She rose reluctantly. 'On thy kites, Lateef? That is a light oath.' She spoke in vague wonder.

'Heavy for me, sister,' he replied gaily, 'since they be all Lateef has for children--all of his own fashioning to leave behind him when he dies!'

So, with a nod towards the dead child, he passed out of the courtyard where the shadows were lengthening for sunset.

But there would be no naubat to sound that evening, so Khôjee crouched down between the two beds where the mother and the child lay both silent, both unheeding, and covering her face with her veil, thought how best to tell the lie when Noormahal should rouse to ask the question.

[CHAPTER XIII]

A VALSE À DEUX TEMPS

'What am I? Why, a mutiny lady, of course. Don't you see my crinoline; I suppose I am the first to arrive, but there are a lot of us coming in the dress. We are going to have a sixteen mutiny Lancers; perhaps two, and all sorts of fun. Rather a jolly idea, isn't it?'

The speaker was Mrs. Chris Davenant as she stood buttoning her white gloves in the anteroom of the club which was all decorated and illuminated for the Service ball. She was daintiness itself in a widespread pink tarlatane frilled to the very waist.

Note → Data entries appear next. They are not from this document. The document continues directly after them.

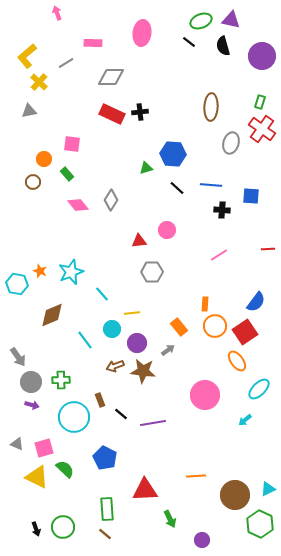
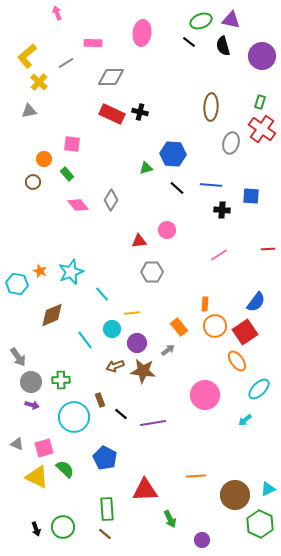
black cross at (140, 112): rotated 21 degrees clockwise
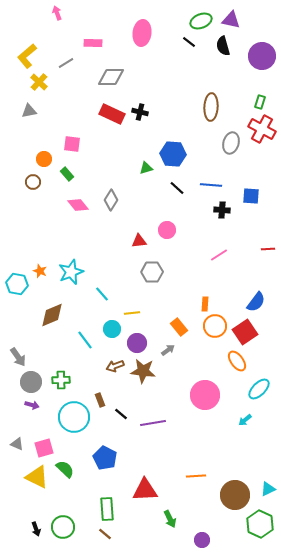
red cross at (262, 129): rotated 8 degrees counterclockwise
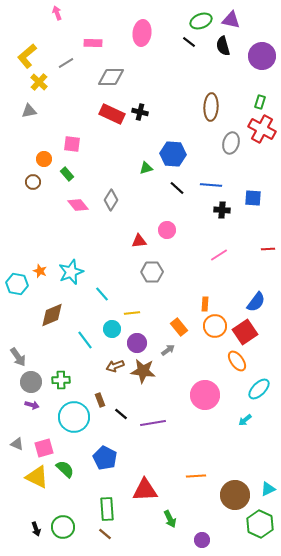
blue square at (251, 196): moved 2 px right, 2 px down
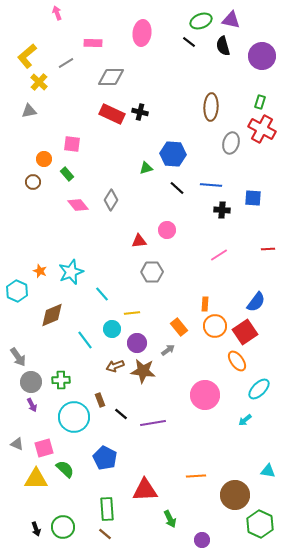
cyan hexagon at (17, 284): moved 7 px down; rotated 15 degrees clockwise
purple arrow at (32, 405): rotated 48 degrees clockwise
yellow triangle at (37, 477): moved 1 px left, 2 px down; rotated 25 degrees counterclockwise
cyan triangle at (268, 489): moved 18 px up; rotated 35 degrees clockwise
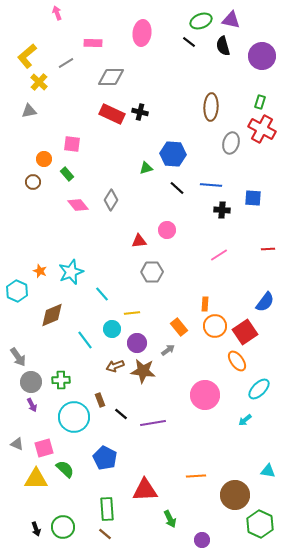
blue semicircle at (256, 302): moved 9 px right
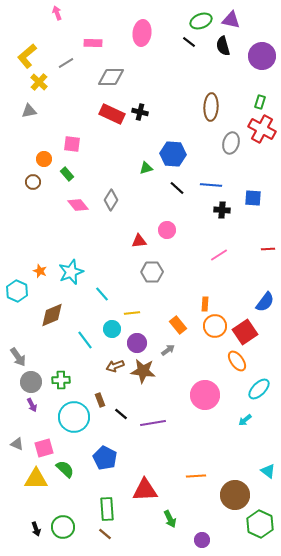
orange rectangle at (179, 327): moved 1 px left, 2 px up
cyan triangle at (268, 471): rotated 28 degrees clockwise
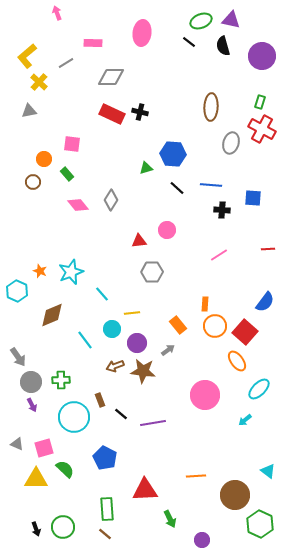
red square at (245, 332): rotated 15 degrees counterclockwise
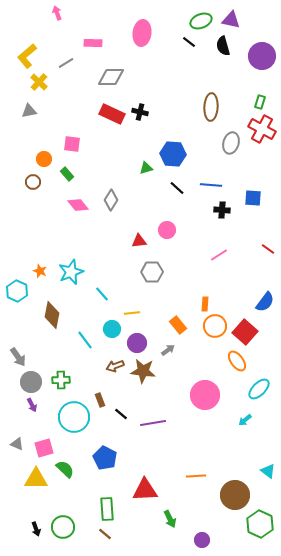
red line at (268, 249): rotated 40 degrees clockwise
brown diamond at (52, 315): rotated 56 degrees counterclockwise
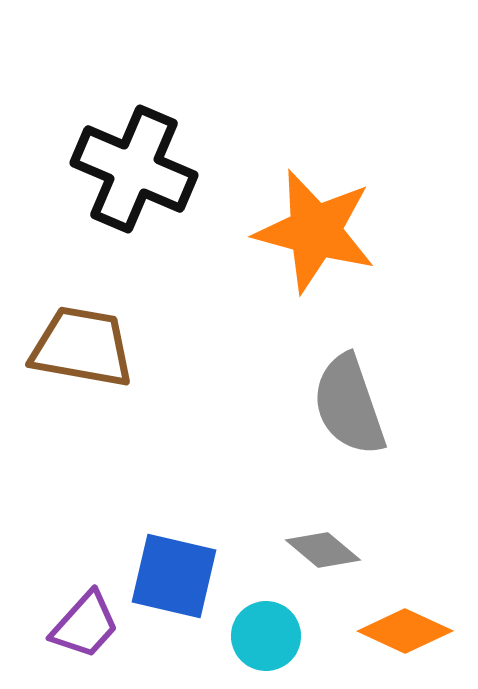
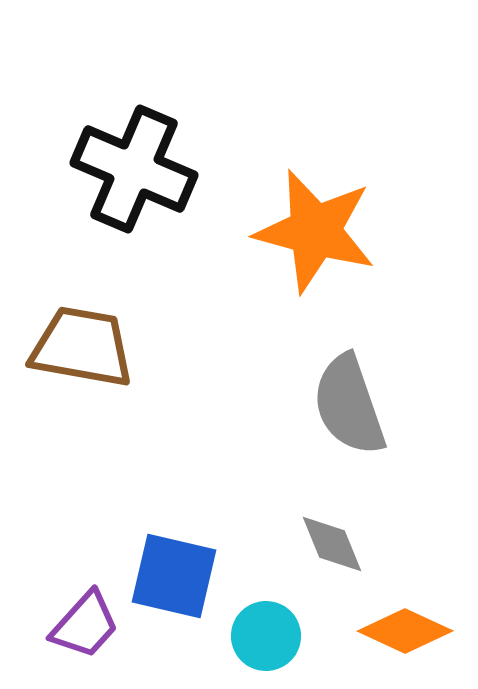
gray diamond: moved 9 px right, 6 px up; rotated 28 degrees clockwise
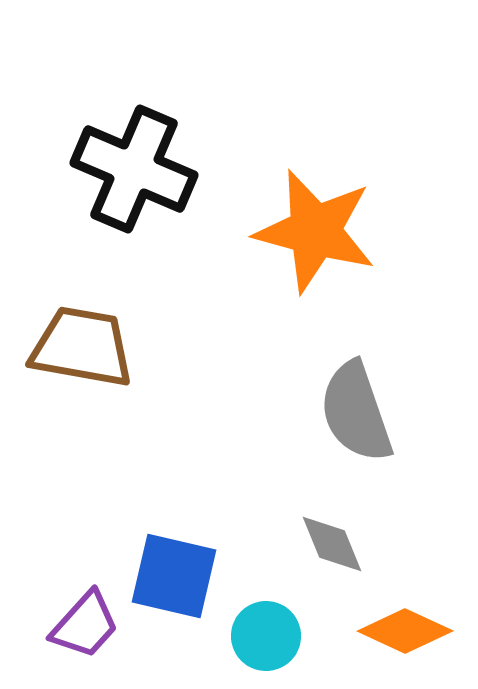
gray semicircle: moved 7 px right, 7 px down
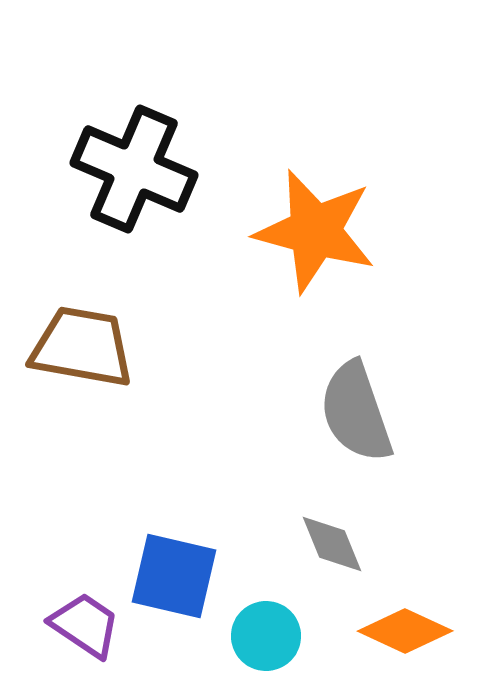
purple trapezoid: rotated 98 degrees counterclockwise
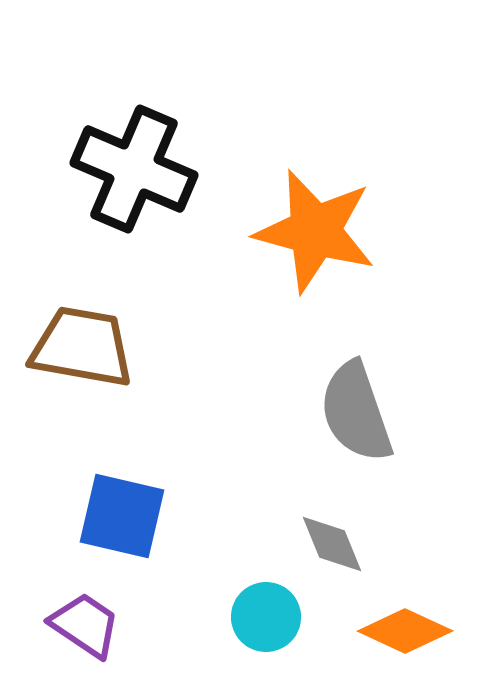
blue square: moved 52 px left, 60 px up
cyan circle: moved 19 px up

A wreath of full-blown pink roses headed the fall of white lace that lay low down on the white sloping shoulders, which seemed as if, at the least movement, they would slip up from their nest of flowers to meet the fair shining hair that slipped downwards in a loose coil from the wreath of pink roses round her head.

The steward who had been told off to record the costumes, and see that no one evaded the rule of fancy dress without permission, raised his eyebrows slightly as he bowed.

'And admirably carried out in your case,' he replied politely, ere turning to Chris, who stood beside the pink tarlatane in the garments of civilisation which had been rescued from Sri Hunumân. He was looking, for him, moody, ill-humoured.